PARIMO – Aktivitas Pertambangan Emas Tanpa Izin (PETI) di Desa Tirtanagaya, Kecamatan Bolano Lambunu, Kabupaten Parigi Moutong, Sulawesi Tengah (Sulteng), dilaporkan masih terus berlangsung pasca-banjir yang melanda sejumlah desa di wilayah hilir.

Tiga lokasi PETI yang masih beroperasi yakni di wilayah Dengki, Kuala Raja, dan Duyung.

Seorang warga yang enggan disebutkan namanya menyebutkan bahwa para penambang tetap menggunakan alat berat untuk membuka lahan, meski desa-desa di bagian hilir baru saja terdampak banjir.

“Baru beberapa hari desa yang berada di hilir sungai terdampak banjir. Namun, para penambang masih melakukan aktifitasnya dengan merusak hutan dengan alat berat,” ungkapnya, Kamis (3/7).

Ia menyayangkan tidak adanya tindakan tegas dari Pemerintah Daerah Parimo maupun Aparat Penegak Hukum (APH), sehingga memicu kekhawatiran akan potensi bencana yang lebih besar jika aktivitas PETI tidak dihentikan secara permanen.

“Persepsi kami yang berada di hilir, trauma dan ketakutan ketika masuk musim penghujan. Karena sewaktu-waktu bencana banjir atau tanah longsor bisa terjadi jika mereka di atas tidak menutup total PETI di Tirtanagaya,” jelasnya.

Camat Bolano Lambunu, Sodik Hamzah, membenarkan adanya dugaan aktivitas PETI yang masih berlangsung. Namun ia mengaku belum bisa memastikan langsung karena masih fokus menangani dampak banjir.

“Karena masih sibuk pasca banjir, saya belum tahu persis, tapi menurut saya kemungkinan masih ada (aktivitas PETI),” ujarnya.

Sodik menambahkan bahwa pihak kecamatan telah berupaya melakukan pendekatan kepada para pelaku PETI melalui pengiriman surat imbauan.

“Kepala seksi saya sudah naik ke lokasi bawa surat ke ‘bos’ tambang, tapi tidak ada satu pun yang datang. Surat itu menyampaikan bahwa warga saya banyak petani dengan luas sawah sekitar 6.000 hektare. Saya tidak mau petani dirugikan,” tegasnya.
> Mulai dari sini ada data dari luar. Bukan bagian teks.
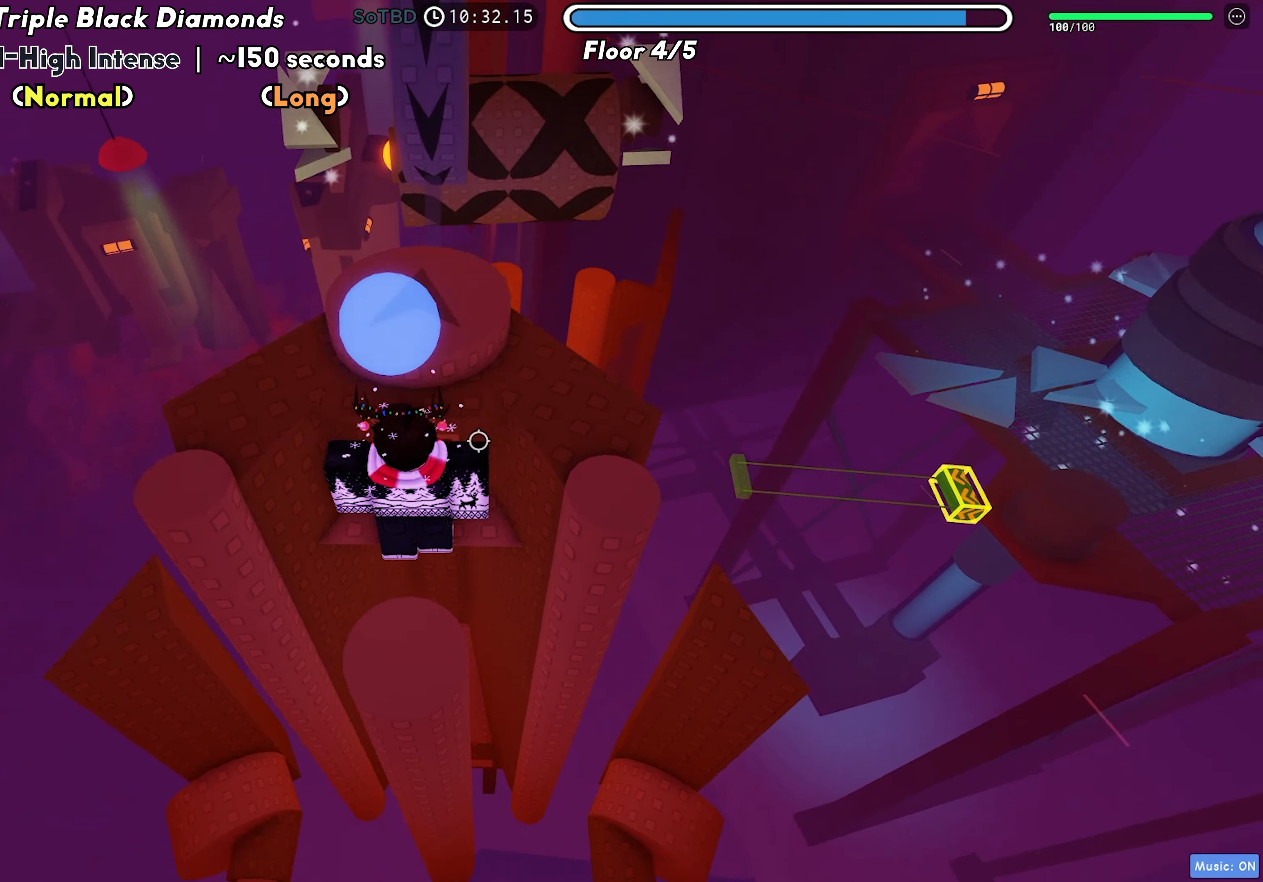
{"keys": ["w"], "events": [[33, "space", "down"], [67, "w", "down"], [100, "s", "up"], [133, "space", "up"]]}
Sementara itu, Kepala Bidang Penataan dan Penaatan Lingkungan pada Hidup Dinas Lingkungan Hidup (DLH) Kabupaten Parimo, mencurigai aktivitas PETI di Tirtanagaya berada di kawasan Hutan Produksi Terbatas (HPT). Namun hingga kini belum ada identifikasi pasti melalui koordinat lokasi.
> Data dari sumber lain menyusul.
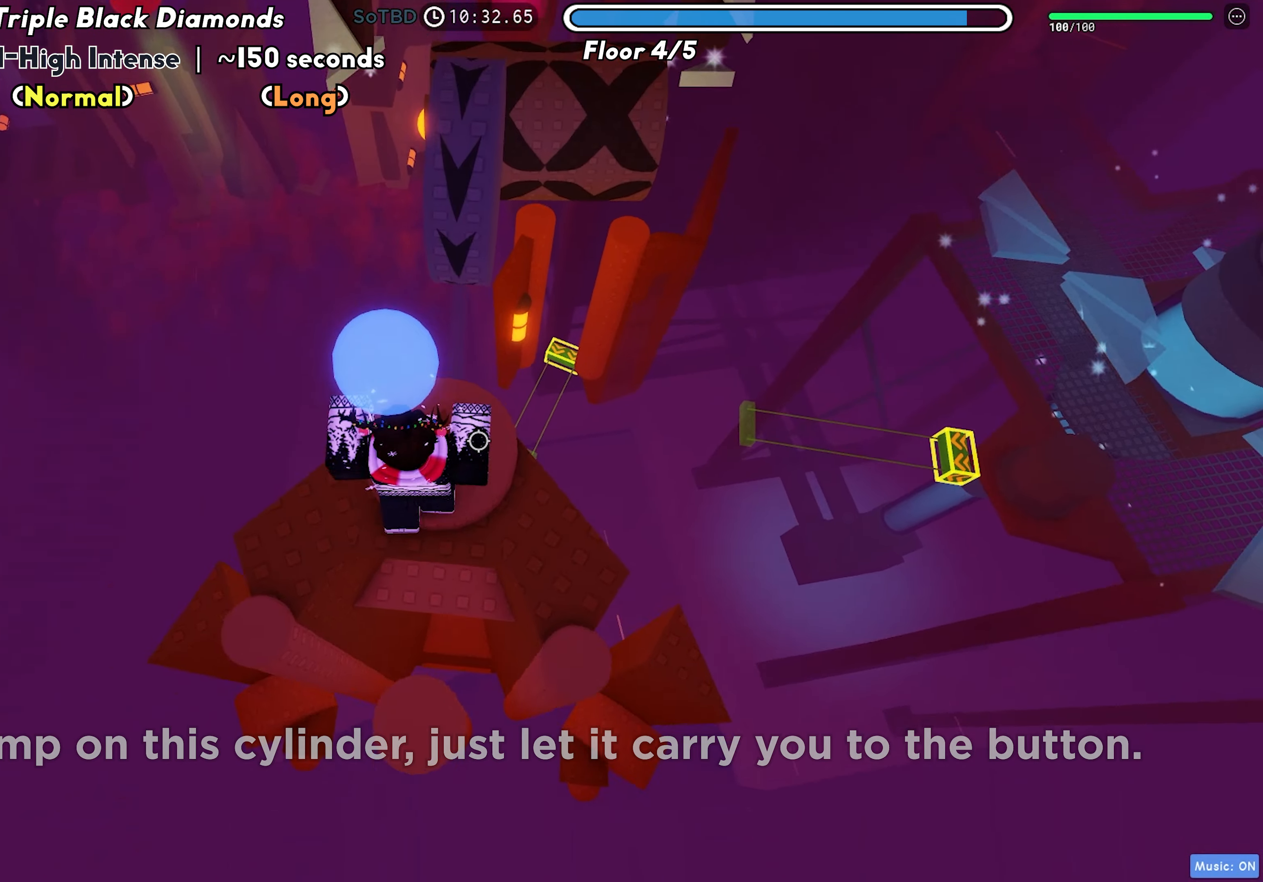
{"keys": ["w"], "events": [[283, "space", "down"], [417, "space", "up"]]}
“Kita curigai aktivitas PETI Tirtanagaya masuk dalam kawasan HPT, tapi memang belum pernah dilakukan pengambilan titik koordinat lokasi,” ungkap Mohammad Idrus,

Kecurigaan itu, lanjut Idrus, didasarkan pada sejumlah informasi dari warga yang menyebut lokasi PETI berada di bekas wilayah izin salah satu perusahaan tambang.

“Kita curiga karena dari data dan informasi yang kami terima, aktivitas PETI Tirtanagaya berada di lokasi eks tambang salah satu perusahaan,” pungkasnya.